___ GIVEN INFORMATION

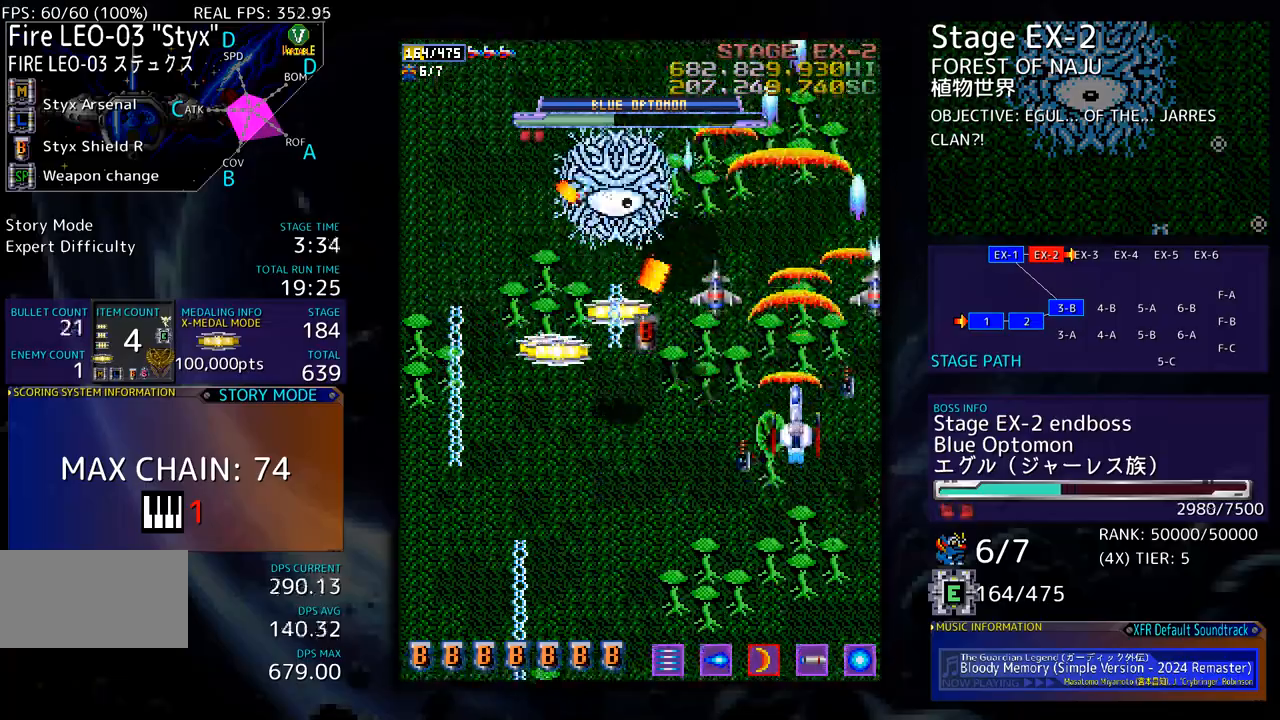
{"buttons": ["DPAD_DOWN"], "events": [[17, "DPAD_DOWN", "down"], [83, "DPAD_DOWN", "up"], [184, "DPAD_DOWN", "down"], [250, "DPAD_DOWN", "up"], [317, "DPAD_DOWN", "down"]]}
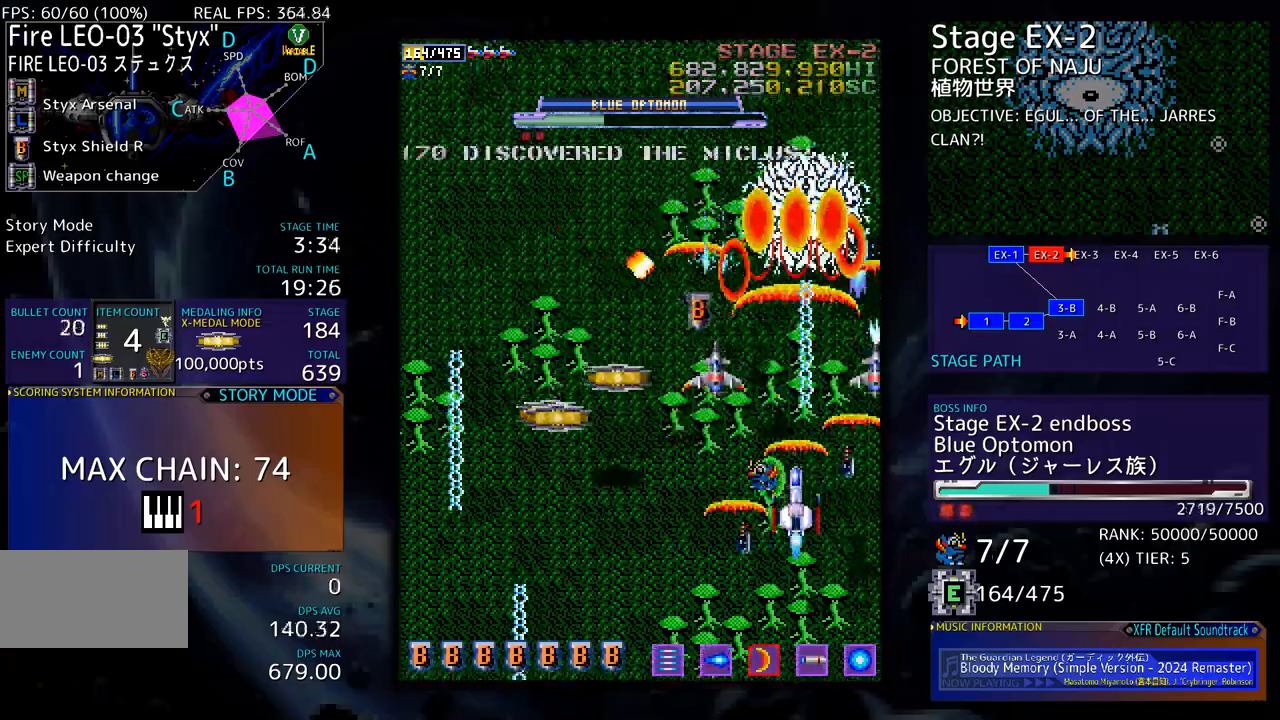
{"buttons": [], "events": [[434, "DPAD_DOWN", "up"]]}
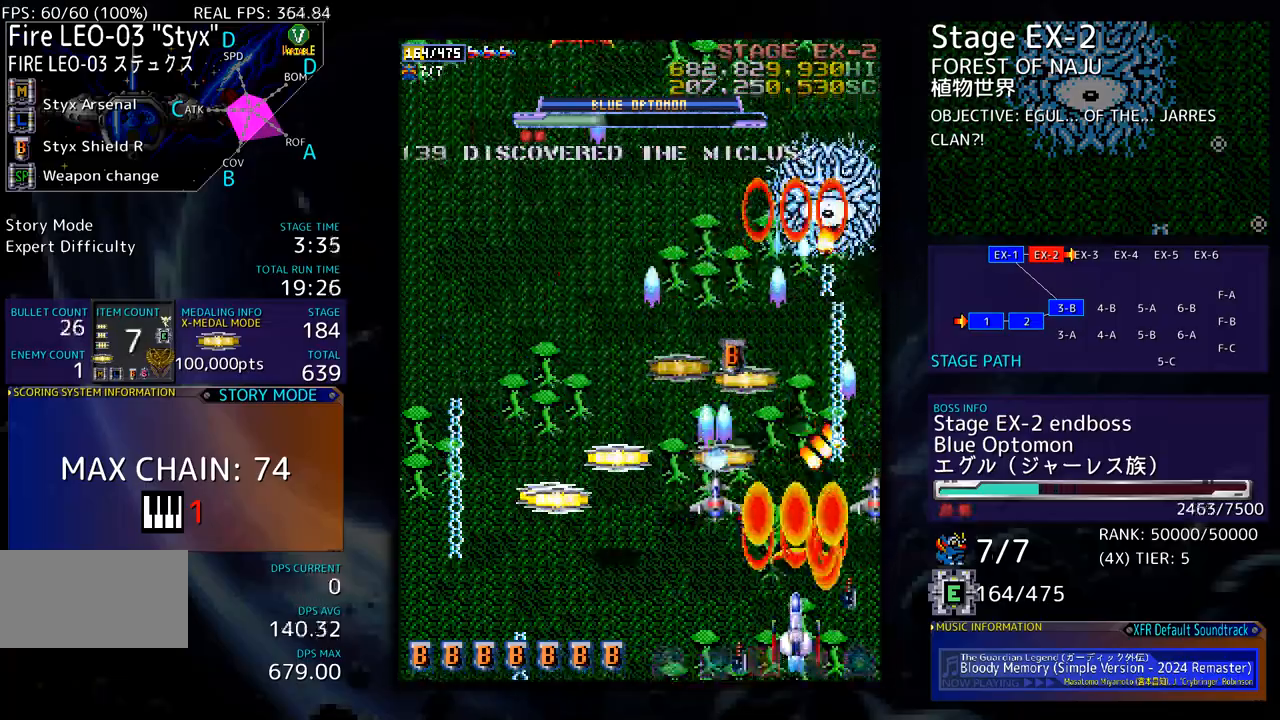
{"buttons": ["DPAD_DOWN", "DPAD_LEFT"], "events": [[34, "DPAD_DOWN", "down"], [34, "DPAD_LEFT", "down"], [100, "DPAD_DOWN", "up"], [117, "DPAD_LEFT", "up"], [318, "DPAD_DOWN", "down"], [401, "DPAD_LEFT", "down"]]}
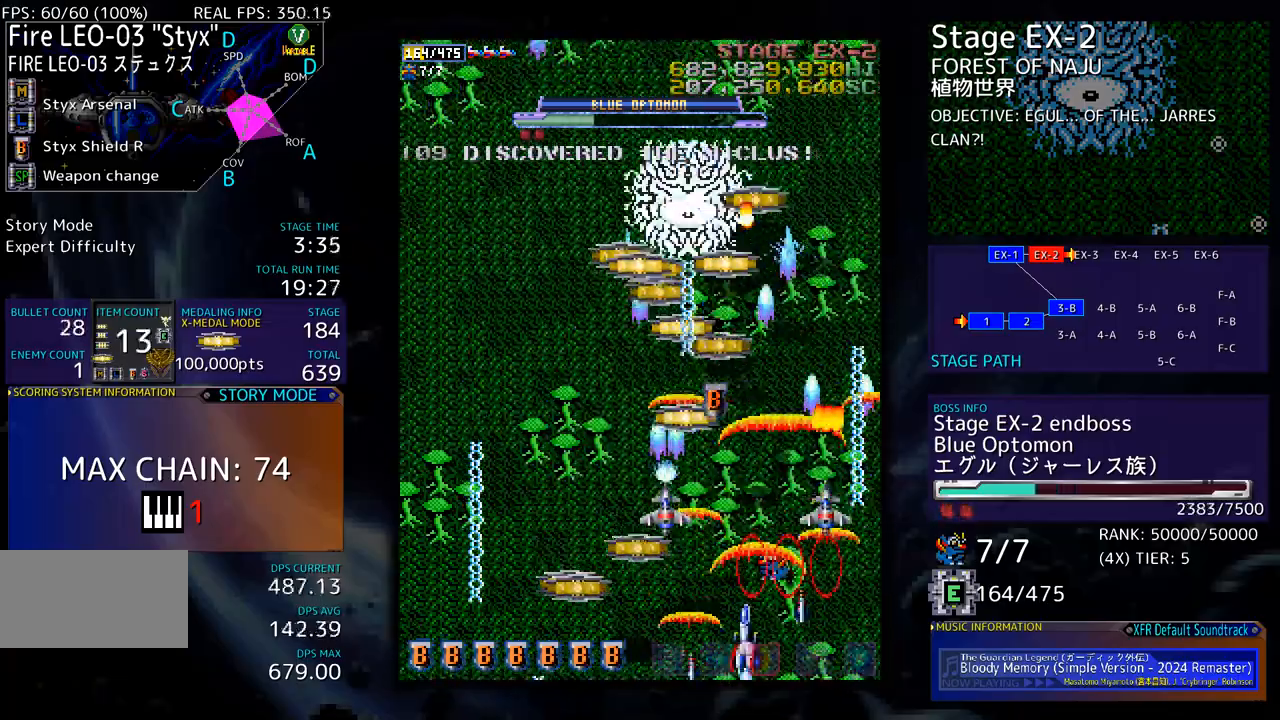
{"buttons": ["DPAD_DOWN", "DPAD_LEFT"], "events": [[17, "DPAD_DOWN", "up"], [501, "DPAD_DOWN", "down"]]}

______

HOW TO COMPLETE THIS TASK — Please copy the data shown above precisely, leaving the images out.

RESPONSE —
{"buttons": ["DPAD_DOWN"], "events": [[17, "DPAD_DOWN", "down"], [83, "DPAD_DOWN", "up"], [184, "DPAD_DOWN", "down"], [250, "DPAD_DOWN", "up"], [317, "DPAD_DOWN", "down"]]}
{"buttons": [], "events": [[434, "DPAD_DOWN", "up"]]}
{"buttons": ["DPAD_DOWN", "DPAD_LEFT"], "events": [[34, "DPAD_DOWN", "down"], [34, "DPAD_LEFT", "down"], [100, "DPAD_DOWN", "up"], [117, "DPAD_LEFT", "up"], [318, "DPAD_DOWN", "down"], [401, "DPAD_LEFT", "down"]]}
{"buttons": ["DPAD_DOWN", "DPAD_LEFT"], "events": [[17, "DPAD_DOWN", "up"], [501, "DPAD_DOWN", "down"]]}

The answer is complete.